Study text:
● ● ● ●
Residents were found to have high median incomes, but to spend less in their hometown than similarly wealthy residents of similarly sized cities. Add to this the fact that Mayo Clinic patients spend only 30% of their time in treatment, and it would appear Rochester could claim a far greater share of the pie.

The vision in all its glory

How to plug these gaps? Clarke’s team asked themselves: “What can we change, add or take away to optimize the outcome?” Their answers led them to define eight areas of focus as a guiding light for the project:

  • livable city, retail and dining
  • hotel and hospitality
  • entertainment, arts and civic culture
  • commercial research and technology
  • health and wellness
  • learning and environment
  • sports, recreation and nature
  • transportation

Incorporating all these elements would transform Rochester altogether, making it accessible and inviting for patients, companions, visitors, employees and residents alike. The transportation network would be overhauled, improving public transport and circulation while leaving room for bicycles. The walkable mile from one end of downtown to the other and linear park would encourage patients to get out and about, reaping the health benefits of a leisurely stroll. Drawing in private investment, innovative start-ups and established businesses, ‘Discovery Square’ would become the ‘economic engine’ of DMC. This area would bring in further activity in the life sciences field, while also providing much-needed housing for the respective employees, along with those working at the clinic and in local retail and gastronomy.
● ● ● ●
Rows from a collection:

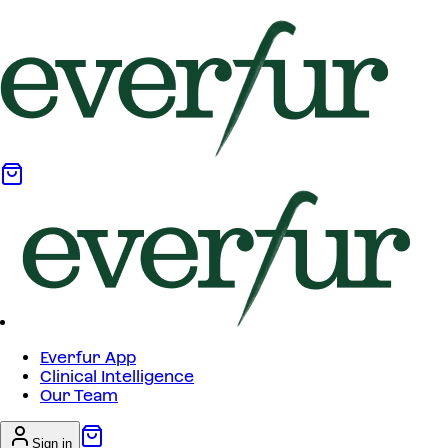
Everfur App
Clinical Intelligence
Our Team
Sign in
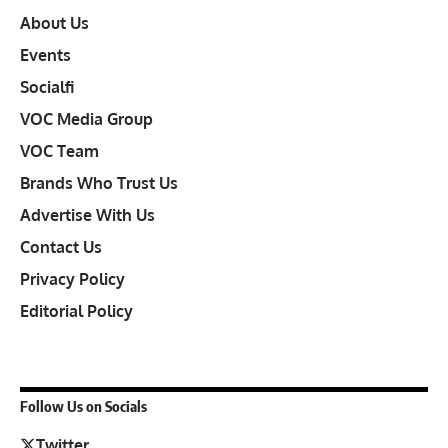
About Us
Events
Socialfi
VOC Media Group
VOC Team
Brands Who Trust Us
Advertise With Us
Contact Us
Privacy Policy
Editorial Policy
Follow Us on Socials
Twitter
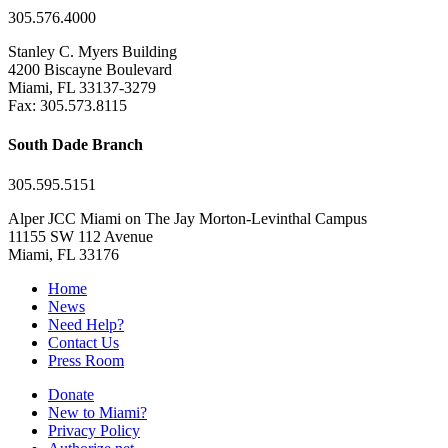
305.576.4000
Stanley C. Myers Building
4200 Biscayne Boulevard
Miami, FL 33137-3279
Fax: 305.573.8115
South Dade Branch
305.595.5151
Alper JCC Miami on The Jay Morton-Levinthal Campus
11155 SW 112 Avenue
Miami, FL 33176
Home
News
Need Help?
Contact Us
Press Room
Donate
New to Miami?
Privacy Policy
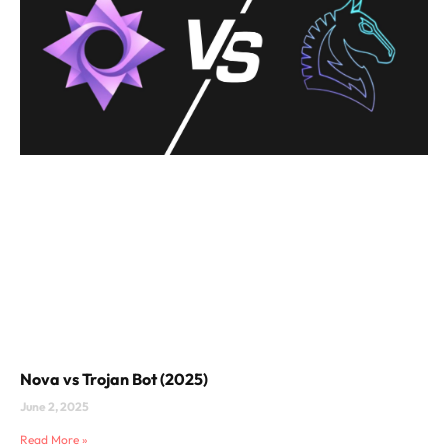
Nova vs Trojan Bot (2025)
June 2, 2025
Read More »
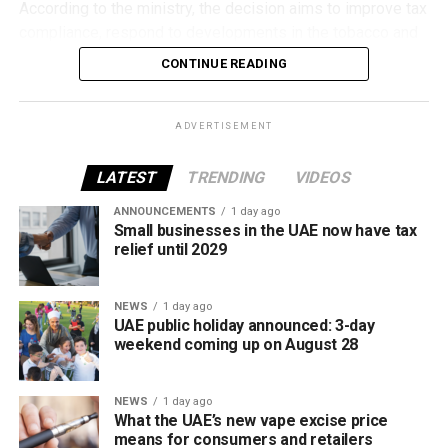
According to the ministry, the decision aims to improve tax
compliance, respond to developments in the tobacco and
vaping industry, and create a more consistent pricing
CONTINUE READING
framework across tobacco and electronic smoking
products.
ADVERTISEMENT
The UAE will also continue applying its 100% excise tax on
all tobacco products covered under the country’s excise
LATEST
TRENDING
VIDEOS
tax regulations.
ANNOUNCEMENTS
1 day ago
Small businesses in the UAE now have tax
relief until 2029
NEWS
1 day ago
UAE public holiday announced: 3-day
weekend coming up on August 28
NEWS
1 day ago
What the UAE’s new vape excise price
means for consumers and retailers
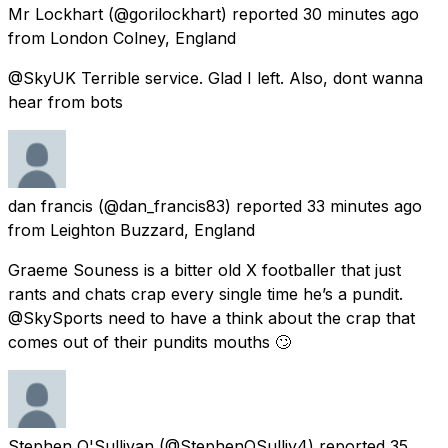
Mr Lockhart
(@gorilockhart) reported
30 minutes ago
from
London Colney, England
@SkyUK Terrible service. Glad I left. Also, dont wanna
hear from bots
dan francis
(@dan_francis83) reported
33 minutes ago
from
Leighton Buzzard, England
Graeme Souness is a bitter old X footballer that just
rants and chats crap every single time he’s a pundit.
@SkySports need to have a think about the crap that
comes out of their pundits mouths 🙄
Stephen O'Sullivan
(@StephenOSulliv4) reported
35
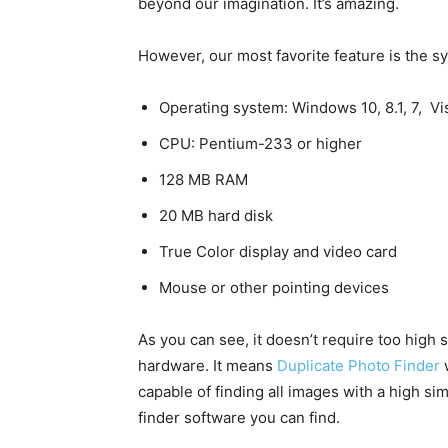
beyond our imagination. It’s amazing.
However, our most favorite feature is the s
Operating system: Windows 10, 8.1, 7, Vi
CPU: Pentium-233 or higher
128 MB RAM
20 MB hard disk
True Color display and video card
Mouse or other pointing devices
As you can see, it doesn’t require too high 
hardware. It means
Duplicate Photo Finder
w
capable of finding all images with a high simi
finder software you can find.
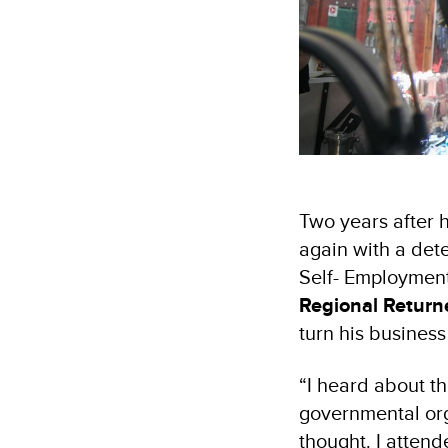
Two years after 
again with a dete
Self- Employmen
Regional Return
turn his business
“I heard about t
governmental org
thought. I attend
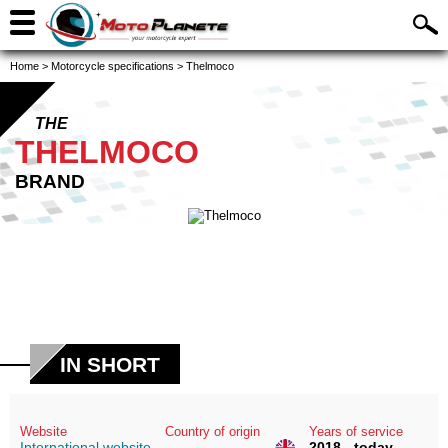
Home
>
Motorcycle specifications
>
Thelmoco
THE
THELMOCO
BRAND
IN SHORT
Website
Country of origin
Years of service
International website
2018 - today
● ● ● ●
Your assignment:
Retype the entire text about the Rochester downtown vision word for word. The rows are not required for anything here.

Solution to this problem:
Residents were found to have high median incomes, but to spend less in their hometown than similarly wealthy residents of similarly sized cities. Add to this the fact that Mayo Clinic patients spend only 30% of their time in treatment, and it would appear Rochester could claim a far greater share of the pie.

The vision in all its glory

How to plug these gaps? Clarke’s team asked themselves: “What can we change, add or take away to optimize the outcome?” Their answers led them to define eight areas of focus as a guiding light for the project:

  • livable city, retail and dining
  • hotel and hospitality
  • entertainment, arts and civic culture
  • commercial research and technology
  • health and wellness
  • learning and environment
  • sports, recreation and nature
  • transportation

Incorporating all these elements would transform Rochester altogether, making it accessible and inviting for patients, companions, visitors, employees and residents alike. The transportation network would be overhauled, improving public transport and circulation while leaving room for bicycles. The walkable mile from one end of downtown to the other and linear park would encourage patients to get out and about, reaping the health benefits of a leisurely stroll. Drawing in private investment, innovative start-ups and established businesses, ‘Discovery Square’ would become the ‘economic engine’ of DMC. This area would bring in further activity in the life sciences field, while also providing much-needed housing for the respective employees, along with those working at the clinic and in local retail and gastronomy.